Additional Aggregations
We can calculate more than one aggregation at a time.
agg_df = df.groupBy("region").agg(
sum("sales").alias("total_sales"),
avg("sales").alias("average_sales"),
count("product").alias("product_count")
)
agg_df.show()
+------+-----------+-------------+-------------+ |region|total_sales|average_sales|product_count| +------+-----------+-------------+-------------+ | North| 300| 150.0| 2| | South| 200| 100.0| 2| | East| 300| 300.0| 1| +------+-----------+-------------+-------------+
What are Joins?
Joins allow you to combine two DataFrames based on a common column (similar to SQL joins). This is useful when your data is split across multiple sources or tables.
Types of Joins in Spark SQL
- Inner Join: Returns rows that have matching values in both DataFrames.
- Left Join (Left Outer): Returns all rows from the left DataFrame and matched rows from the right.
- Right Join (Right Outer): Returns all rows from the right DataFrame and matched rows from the left.
- Full Outer Join: Returns all rows when there is a match in either left or right DataFrame.
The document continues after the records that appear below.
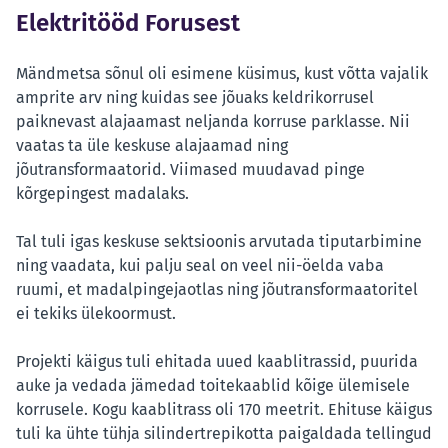
Elektritööd Forusest
Mändmetsa sõnul oli esimene küsimus, kust võtta vajalik
amprite arv ning kuidas see jõuaks keldrikorrusel
paiknevast alajaamast neljanda korruse parklasse. Nii
vaatas ta üle keskuse alajaamad ning
jõutransformaatorid. Viimased muudavad pinge
kõrgepingest madalaks.
Tal tuli igas keskuse sektsioonis arvutada tiputarbimine
ning vaadata, kui palju seal on veel nii-öelda vaba
ruumi, et madalpingejaotlas ning jõutransformaatoritel
ei tekiks ülekoormust.
Projekti käigus tuli ehitada uued kaablitrassid, puurida
auke ja vedada jämedad toitekaablid kõige ülemisele
korrusele. Kogu kaablitrass oli 170 meetrit. Ehituse käigus
tuli ka ühte tühja silindertrepikotta paigaldada tellingud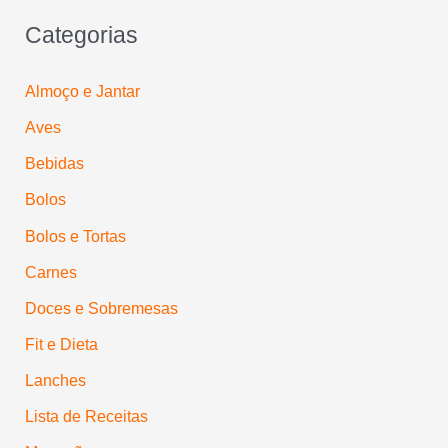
Categorias
Almoço e Jantar
Aves
Bebidas
Bolos
Bolos e Tortas
Carnes
Doces e Sobremesas
Fit e Dieta
Lanches
Lista de Receitas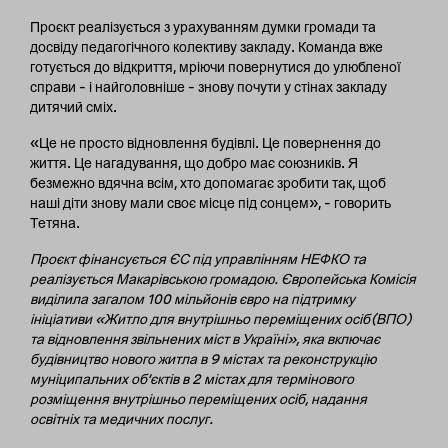
Проєкт реалізується з урахуванням думки громади та
досвіду педагогічного колективу закладу. Команда вже
готується до відкриття, мріючи повернутися до улюбленої
справи – і найголовніше – знову почути у стінах закладу
дитячий сміх.
«Це не просто відновлення будівлі. Це повернення до
життя. Це нагадування, що добро має союзників. Я
безмежно вдячна всім, хто допомагає зробити так, щоб
наші діти знову мали своє місце під сонцем», – говорить
Тетяна.
Проєкт фінансується ЄС під управлінням НЕФКО та
реалізується Макарівською громадою. Європейська Комісія
виділила загалом 100 мільйонів євро на підтримку
ініціативи «Житло для внутрішньо переміщених осіб (ВПО)
та відновлення звільнених міст в Україні», яка включає
будівництво нового житла в 9 містах та реконструкцію
муніципальних об’єктів в 2 містах для термінового
розміщення внутрішньо переміщених осіб, надання
освітніх та медичних послуг.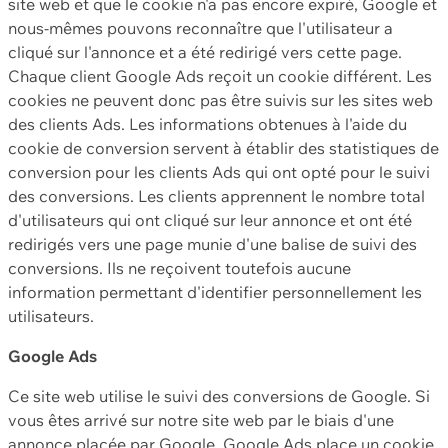
site web et que le cookie n'a pas encore expiré, Google et
nous-mêmes pouvons reconnaître que l'utilisateur a
cliqué sur l'annonce et a été redirigé vers cette page.
Chaque client Google Ads reçoit un cookie différent. Les
cookies ne peuvent donc pas être suivis sur les sites web
des clients Ads. Les informations obtenues à l'aide du
cookie de conversion servent à établir des statistiques de
conversion pour les clients Ads qui ont opté pour le suivi
des conversions. Les clients apprennent le nombre total
d'utilisateurs qui ont cliqué sur leur annonce et ont été
redirigés vers une page munie d'une balise de suivi des
conversions. Ils ne reçoivent toutefois aucune
information permettant d'identifier personnellement les
utilisateurs.
Google Ads
Ce site web utilise le suivi des conversions de Google. Si
vous êtes arrivé sur notre site web par le biais d'une
annonce placée par Google, Google Ads place un cookie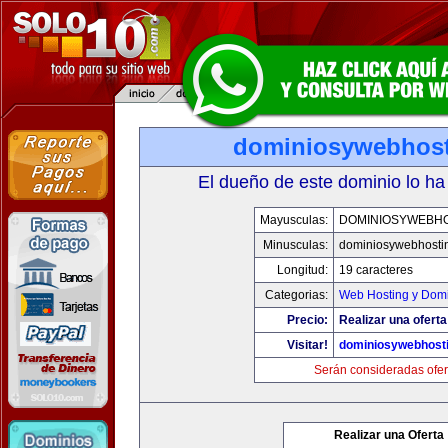
dominiosywebhos
El dueño de este dominio lo ha
Mayusculas:
DOMINIOSYWEBH
Minusculas:
dominiosywebhosti
Longitud:
19 caracteres
Categorias:
Web Hosting y Dom
Precio:
Realizar una oferta
Visitar!
dominiosywebhost
Serán consideradas ofer
Realizar una Oferta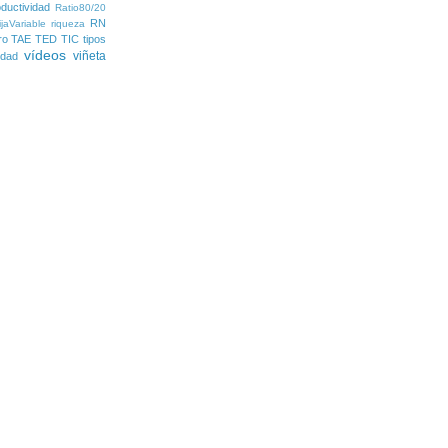
ductividad
Ratio80/20
RN
jaVariable
riqueza
ro
TAE
TED
TIC
tipos
vídeos
viñeta
lidad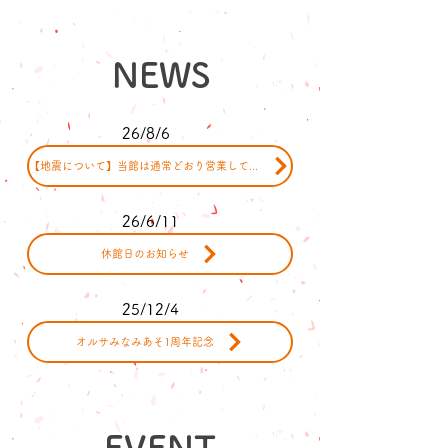
NEWS
26/8/6
【地震について】当館は通常どおり営業しております
26/6/11
休館日のお知らせ
25/12/4
オルサみなみあそ1周年記念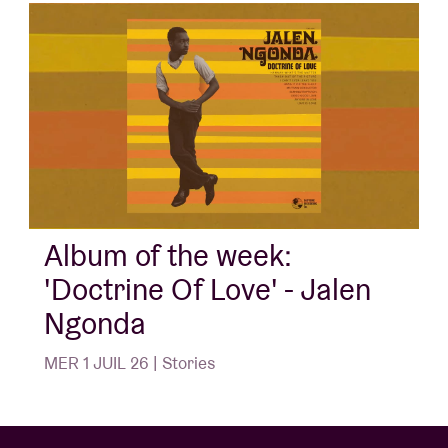
Album of the week:
'Doctrine Of Love' - Jalen
Ngonda
MER 1 JUIL 26 | Stories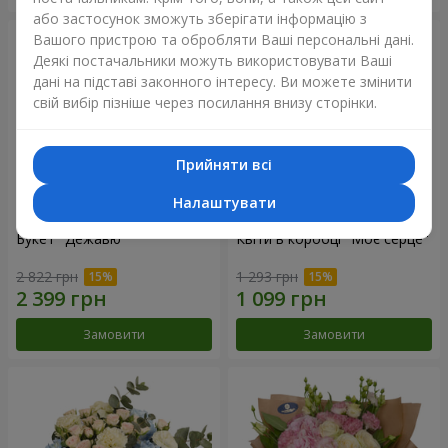
або застосунок зможуть зберігати інформацію з
Вашого пристрою та обробляти Ваші персональні дані.
Деякі постачальники можуть використовувати Ваші
дані на підставі законного інтересу. Ви можете змінити
свій вибір пізніше через посилання внизу сторінки.
Прийняти всі
Налаштувати
Букет "Дежавю"
Квіти в коробці "Моє серце"
2 822 грн
1 293 грн
Замовити
Замовити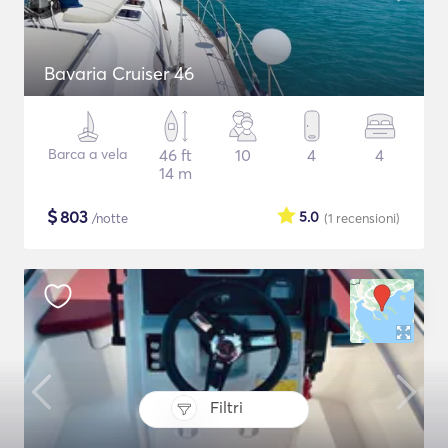
Bavaria Cruiser 46
Barca a vela
46 ft
10
4
4
14 m
$
803
5.0
/notte
(1
recensioni
)
Filtri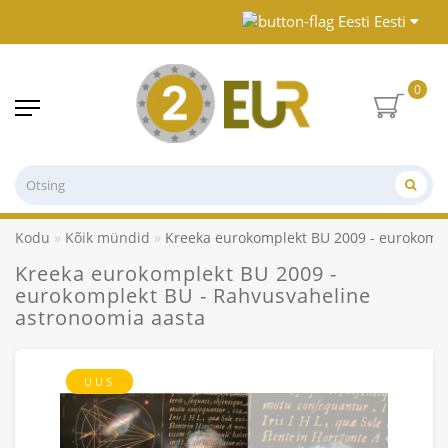
Eesti
0
Kodu
Kõik mündid
Kreeka eurokomplekt BU 2009 - eurokompl
Kreeka eurokomplekt BU 2009 -
eurokomplekt BU - Rahvusvaheline
astronoomia aasta
UUS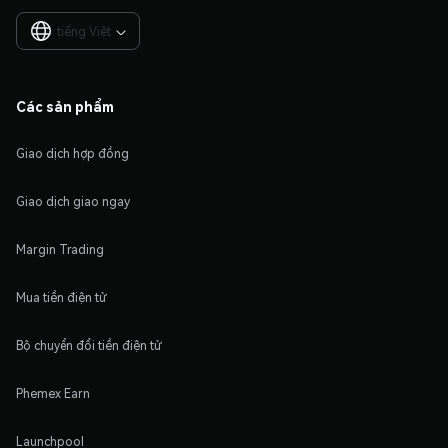
tiếng Việt

Các sản phẩm
Giao dịch hợp đồng
Giao dịch giao ngay
Margin Trading
Mua tiền điện tử
Bộ chuyển đổi tiền điện tử
Phemex Earn
Launchpool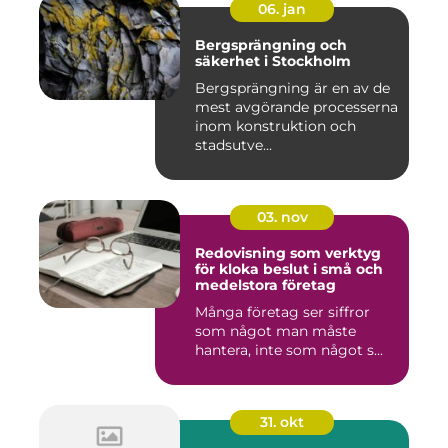
06. jan
Bergsprängning och
säkerhet i Stockholm
Bergsprängning är en av de
mest avgörande processerna
inom konstruktion och
stadsutve...
03. nov
Redovisning som verktyg
för kloka beslut i små och
medelstora företag
Många företag ser siffror
som något man måste
hantera, inte som något s...
31. okt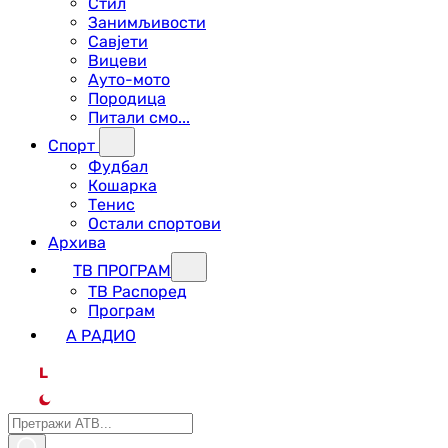
Стил
Занимљивости
Савјети
Вицеви
Ауто-мото
Породица
Питали смо...
Спорт
Фудбал
Кошарка
Тенис
Остали спортови
Архива
ТВ ПРОГРАМ
ТВ Распоред
Програм
А РАДИО
L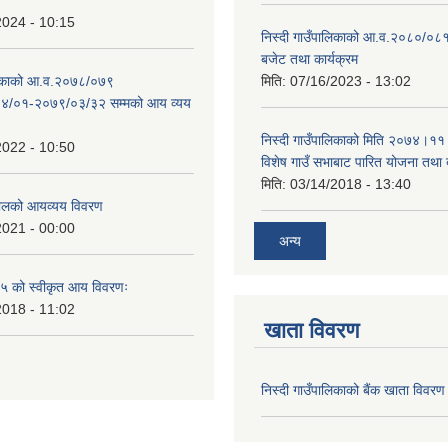
2024 - 10:15
निस्दी गाउँपालिकाको आ.व.२०८०/०८१
बजेट तथा कार्यक्रम
ालिकाको आ.व.२०७८/०७९
मिति:
07/16/2023 - 13:02
४/०१-२०७९/०३/३२ सम्मको आय व्यय
निस्दी गाउँपालिकाको मिति २०७४।११
2022 - 10:50
विशेष गाउँ सभाबाट पारित योजना तथा
मिति:
03/14/2018 - 13:40
लको आयव्यय विवरण
2021 - 00:00
अन्य
 को स्वीकृत आय विवरणः
2018 - 11:02
खाता विवरण
निस्दी गाउँपालिकाको बैंक खाता विवरण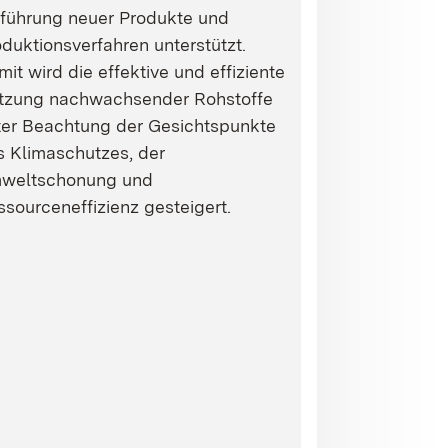
nführung neuer Produkte und
duktionsverfahren unterstützt.
it wird die effektive und effiziente
tzung nachwachsender Rohstoffe
ter Beachtung der Gesichtspunkte
s Klimaschutzes, der
weltschonung und
sourceneffizienz gesteigert.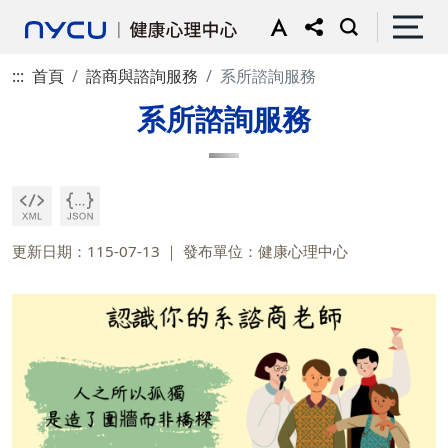
:::
首頁
諮商與諮詢服務
系所諮詢服務
系所諮詢服務
更新日期：115-07-13
發布單位：健康心理中心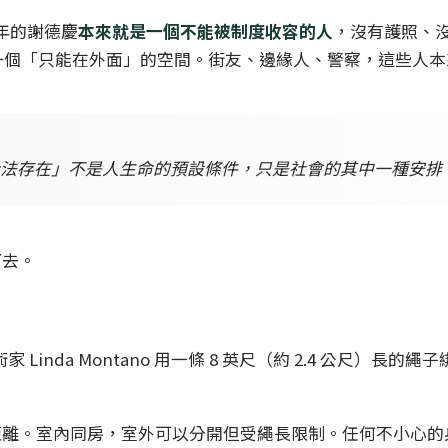
1 年的謝德慶
本來就是一個不能被制度收容的人
，沒有護照、沒
約市變成一個「只能在外面」的空間。街友、邊緣人、警察，這些
法存在」不是人生命的預設條件，只是社會的其中一種安排
下去。
 Linda Montano 用一條 8 英尺（約 2.4 公尺）長的
距離。室內同房，室外可以分開但受繩長限制。任何不小心的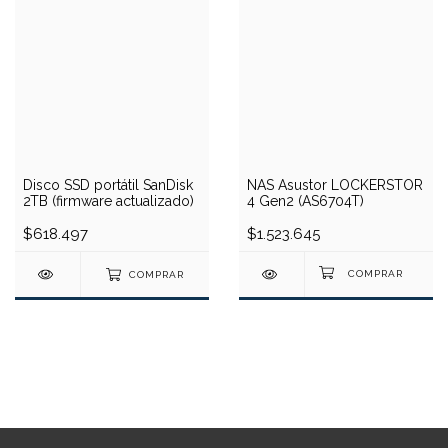
Disco SSD portátil SanDisk
NAS Asustor LOCKERSTOR
2TB (firmware actualizado)
4 Gen2 (AS6704T)
$618.497
$1.523.645
COMPRAR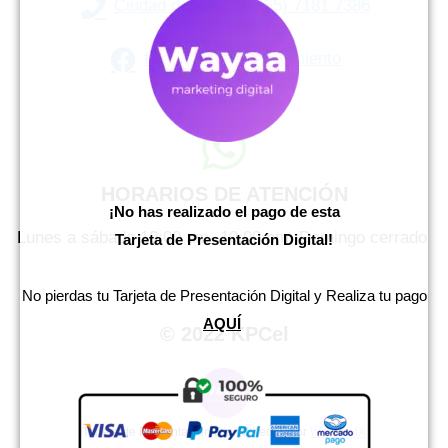
Ciudad de México: (55) 7181 7386
fb.com/kpcelreclutamiento
HORARIOS DE ATENCIÓN
¡No has realizado el pago de esta
Lunes a sábado 10:00 am- 10:00 pm.
Domingo cerrado
Tarjeta de Presentación Digital!
No pierdas tu Tarjeta de Presentación Digital y Realiza tu pago
AQUÍ
© 2022 KPCel
Tarjeta de Presentación Digital hecha por
WayaaMX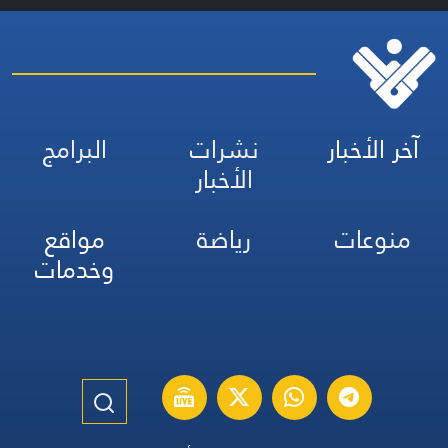
آخر الأخبار
نشرات
البرامج
الأخبار
منوعات
رياضة
مواقع
وخدمات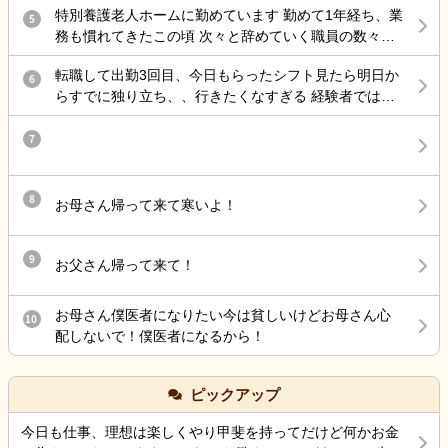
特別養護老人ホームに勤めています 勤めて1年経ち、業
5
務も慣れてきたこの頃 次々と辞めていく職員の数々…
お局さんは他部署にいるので そこへ配属されない限
転職して出勤3回目、今日もらったシフト見たら明日か
り、滅多に会うことはないですが 仮に異動命令がきた
6
らすでに独り立ち、、行きたくなすぎる 経験者ではあ
ら、またあのハラスメントを 受ける日々に逆戻りかと
るけど、ブランクあって不安なこともつたえて、指導
思うと 憂鬱になります ようやくそこそこのボーナスを
長めにつけるってことだったのに
7
いただけたのに 先行き不安ですなあ
8
お母さん帰って来て寒いよ！
9
お父さん帰って来て！
お母さん僕医者になりたい今は貧しいけどお母さん心
10
配しないで！僕医者になるから！
ピックアップ
今日も仕事、理想は楽しくやり甲斐を持ってだけど何かお金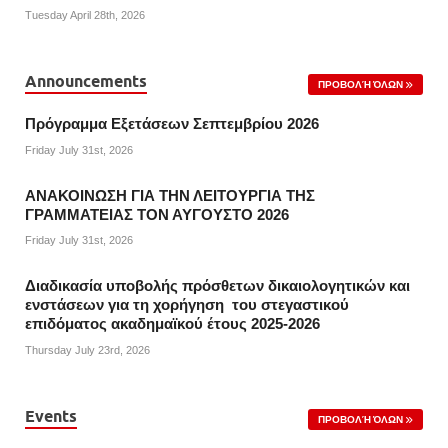
Tuesday April 28th, 2026
Announcements
ΠΡΟΒΟΛΉ ΌΛΩΝ
Πρόγραμμα Εξετάσεων Σεπτεμβρίου 2026
Friday July 31st, 2026
ΑΝΑΚΟΙΝΩΣΗ ΓΙΑ ΤΗΝ ΛΕΙΤΟΥΡΓΙΑ ΤΗΣ
ΓΡΑΜΜΑΤΕΙΑΣ ΤΟΝ ΑΥΓΟΥΣΤΟ 2026
Friday July 31st, 2026
Διαδικασία υποβολής πρόσθετων δικαιολογητικών και
ενστάσεων για τη χορήγηση του στεγαστικού
επιδόματος ακαδημαϊκού έτους 2025-2026
Thursday July 23rd, 2026
Events
ΠΡΟΒΟΛΉ ΌΛΩΝ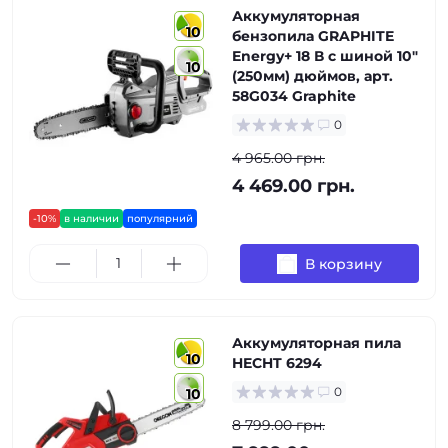
Аккумуляторная
10
бензопила GRAPHITE
Energy+ 18 В с шиной 10"
10
(250мм) дюймов, арт.
58G034 Graphite
0
4 965.00 грн.
4 469.00 грн.
-10%
в наличии
популярний
В корзину
Аккумуляторная пила
10
HECHT 6294
0
10
8 799.00 грн.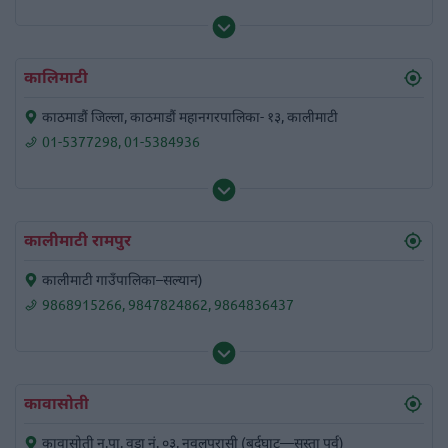
कालिमाटी
काठमाडौं जिल्ला, काठमाडौं महानगरपालिका- १३, कालीमाटी
01-5377298
,
01-5384936
कालीमाटी रामपुर
कालीमाटी गाउँपालिका–सल्यान)
9868915266
,
9847824862
,
9864836437
कावासोती
कावासोती न.पा. वडा नं. ०३, नवलपरासी (बर्दघाट—सुस्ता पूर्व)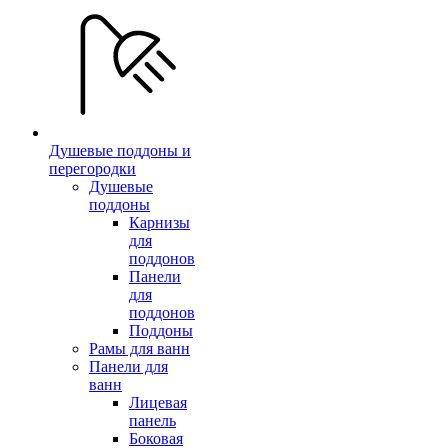
Душевые поддоны и
перегородки
Душевые
поддоны
Карнизы
для
поддонов
Панели
для
поддонов
Поддоны
Рамы для ванн
Панели для
ванн
Лицевая
панель
Боковая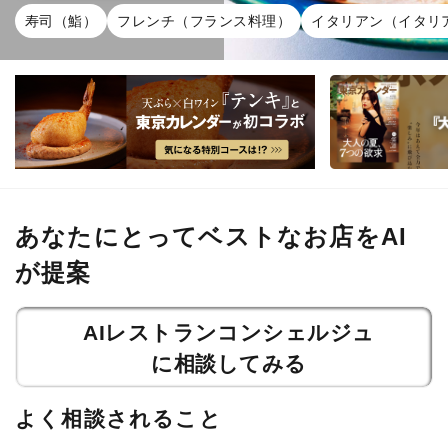
寿司（鮨）
フレンチ（フランス料理）
イタリアン（イタリ
あなたにとってベストなお店をAI
が提案
AIレストランコンシェルジュ
に相談してみる
よく相談されること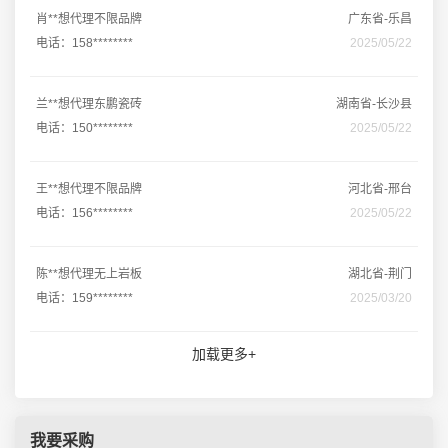
肖**想代理不限品牌
广东省-乐昌
电话：158********
2025/05/22
兰**想代理东鹏瓷砖
湖南省-长沙县
电话：150********
2025/05/22
王**想代理不限品牌
河北省-邢台
电话：156********
2025/05/22
陈**想代理无上岩板
湖北省-荆门
电话：159********
2025/03/20
加载更多+
我要采购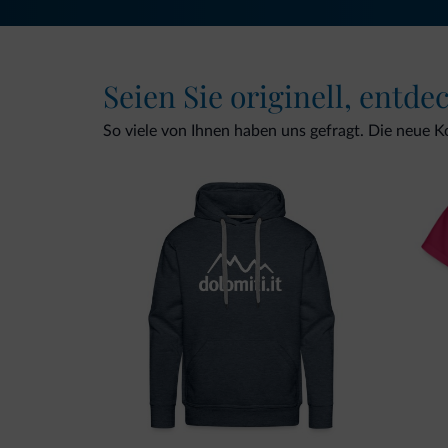
Seien Sie originell, entde
So viele von Ihnen haben uns gefragt. Die neue Kol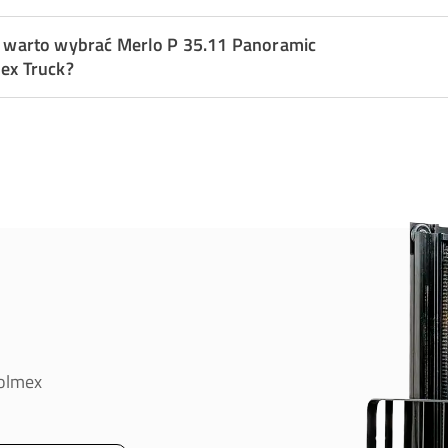
 warto wybrać Merlo P 35.11 Panoramic
ex Truck?
oolmex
Example: Joining Sales Data with Region Managers
# Sales data
sales_data = [
("North", "Product A", 100),
("South", "Product B", 50),
("East", "Product C", 300)
]
sales_columns = ["region", "product", "sales"]
# Manager data
manager_data = [
("North", "Alice"),
("South", "Bob"),
("West", "Charlie")
]
manager_columns = ["region", "manager"]
sales_df = spark.createDataFrame(sales_data, sales_columns)
manager_df = spark.createDataFrame(manager_data, manager_columns)
# Perform inner join
joined_df = sales_df.join(manager_df, on="region", how="inner")
joined_df.show()
+------+---------+-----+-------+ |region| product |sales|manager| +------+---------+-----+-------+ | North|Product A| 100| Alice| | South|Product B| 50| Bob| +------+---------+-----+-------+
Question:
Why is "East" region not included in the result?
Answer:
Because it's an inner join, only regions that exist in both DataFrames are included. The "East" region doesn’t have a corresponding manager entry.
Example: Left Join
left_join_df = sales_df.join(manager_df, on="region", how="left")
left_join_df.show()
+------+---------+-----+-------+ |region| product |sales|manager| +------+---------+-----+-------+ | North|Product A| 100| Alice| | South|Product B| 50| Bob| | East|Product C| 300| null| +------+---------+-----+-------+
Notice how the "East" row is still present, but the manager column is null. That’s the behavior of a left join — all rows from the left DataFrame are kept.
Summary
- Use
groupBy
with aggregation functions to summarize data in Spark SQL. - Joins combine datasets using a shared key, and Spark supports inner, left, right, and full outer joins.
- Aggregations and joins are essential for real-world data analysis tasks, such as combining customer orders with customer details or summarizing sales performance by region.